Things get complicated after their engagement when Violet is offered a position at the University of Michigan, and Tom decides to give up his career in favor of their relationship. The wisdom of putting their wedding plans on hold is questioned by Violet's sister Suzie (Alison Brie) and future brother-in-law Alex (Chris Pratt), who enter into a surprise marriage of their own due to an unplanned pregnancy. Parents and grandparents of the couple also have "grave" concerns about the long engagement.
Things go well for the couple during their first two years in Michigan. Violet immerses herself in academic psychology with an unlikely group of misfits while Tom undergoes a transformation into a bona fide, scruffy redneck.

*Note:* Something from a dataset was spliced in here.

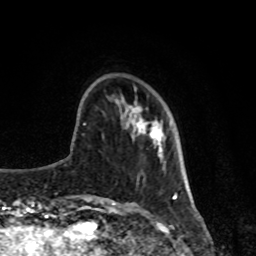
Breast MRI, one axial slice; position 24 of 80 along the scan axis; cropped to one breast; dynamic contrast-enhanced series, time point 2 of 8 at this slice position (early post-contrast); 1.5 T; TE 4.2 ms, TR 7 ms; 256 × 256 image matrix, field of view 170 × 170 mm. Female patient.
Structures marked on this image (semi-automatically segmented with operator editing):
- enhancing-tissue mask used for the functional tumour volume (all voxels passing the contrast-enhancement thresholds inside the analysis volume; usually the tumour): bounding box (x1, y1, x2, y2) in pixels: (133, 102, 166, 157)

Things get hilarious as Tom learns how to hunt and finds new ways to utilize his culinary talent. His sandwich shop co-worker and "Mr. Mom" hunting buddy become his new friends and mentors.
The couple continues to put their marriage on hold, affirming how perfect they are for one another, even after several funerals in the family fail to serve as wake-up calls. Violet achieves more success in her position at the university while Tom becomes increasingly disillusioned with his menial job in the sandwich shop, and being part of the Michigan redneck culture. Finally, after a pivotal incident involving Violet and her boss, their relationship starts to unravel. What follows is rather predictable, but poignant.
Even though it provides some very entertaining moments, this movie slogs along at times, and one wonders if the engagement was really worth the wait. However, as in most romantic comedies, true love eventually prevails and the couple comes up with a solution that is both spontaneous and clever.
R-rated because of the lewd language and sexual content, I would give "The Five-Year Engagement" a 2 1/2-out-of-4 Miners.